* QUOTED PASSAGE
--------------------------------------------------

The Department of Labor’s Proposed Prohibited Transaction Exemption and its Impact on Recommendations to Plans, Participants and IRAs (Part 2)
As background, an exemption is an exception to the prohibited transaction rules, but the exception is only available if its conditions are satisfied . . . and there are conditions. This article explains the conditions in the proposed PTE.
If finalized, the exemption would permit conflicted fiduciary advice to ERISA retirement plans, participants and IRAs. Many, if not most, investment recommendations of broker-dealers involve conflicts of interest, e.g., commissions on securities trades, 12b-1 fees on mutual funds, and commissions on variable annuities. Some advice by investment advisers also involve conflicts of interest, e.g., recommendations that result in revenue sharing payments to the investment adviser or the firm. And some conflicts apply to both, for example, recommendations of rollovers to IRAs.

--------------------------------------------------

* WHAT THIS TASK INVOLVES
Continue the article on the Department of Labor's proposed prohibited transaction exemption, starting after its last sentence.

--------------------------------------------------

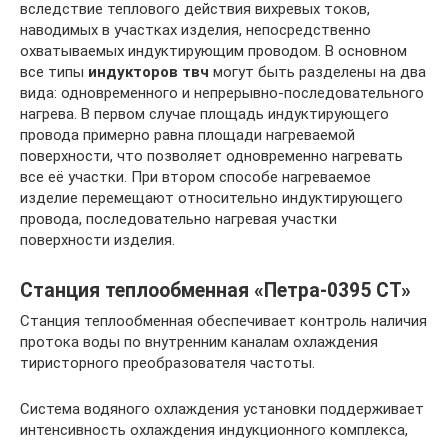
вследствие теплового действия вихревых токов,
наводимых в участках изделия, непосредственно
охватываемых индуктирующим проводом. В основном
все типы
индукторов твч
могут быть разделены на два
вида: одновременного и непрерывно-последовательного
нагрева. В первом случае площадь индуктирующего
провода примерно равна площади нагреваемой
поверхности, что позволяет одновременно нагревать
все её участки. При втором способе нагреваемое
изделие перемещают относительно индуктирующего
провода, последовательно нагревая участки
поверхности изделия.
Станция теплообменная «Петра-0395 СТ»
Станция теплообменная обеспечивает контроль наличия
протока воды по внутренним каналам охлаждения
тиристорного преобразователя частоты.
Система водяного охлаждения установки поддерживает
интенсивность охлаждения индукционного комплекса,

--------------------------------------------------

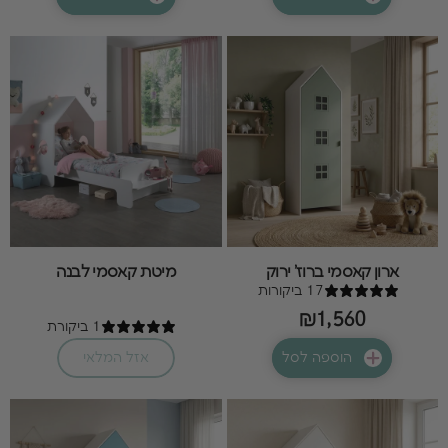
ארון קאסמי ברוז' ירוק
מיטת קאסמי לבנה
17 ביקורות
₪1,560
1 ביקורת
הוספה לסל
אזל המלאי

--------------------------------------------------

* EXERCISE ANSWER
However, the prohibited transaction rules do not apply to all recommendations. Instead, they only apply to fiduciary recommendations, and fiduciary status is determined by the DOL’s 5-part functional test. In this context, “functional” means that, if the recommendations or advice satisfy the 5-part definition, then the firm and the financial professional are fiduciaries for their recommendations to plans, participants and/or IRA owners. In the past, many broker-dealers have taken the position that their recommendations were not fiduciary advice because their services did not satisfy the “regular basis” part of the test, that is, they reasoned that they did not make recommendations to the plan or participant on a regular basis. Presumably, broker-dealers also took the position that they did not satisfy the 5-part fiduciary test for recommendations to IRAs, but it’s not clear because there aren’t any reported cases in that context.
As Part 1 of this series explained, the DOL also made it much easier for broker-dealers to satisfy the 5-part test and therefore to be fiduciaries. That is especially true for rollover recommendations. This article assumes fiduciary status under the DOL’s new interpretation and discusses the conditions that must be satisfied to obtain the relief afforded by the PTE. (The DOL recently sent the final exemption to the Office of Management and Budget (OMB) for review, but we will not know what, if any, changes were made until it is released by the OMB and published in the Federal Register. I will write a follow up article at that time.)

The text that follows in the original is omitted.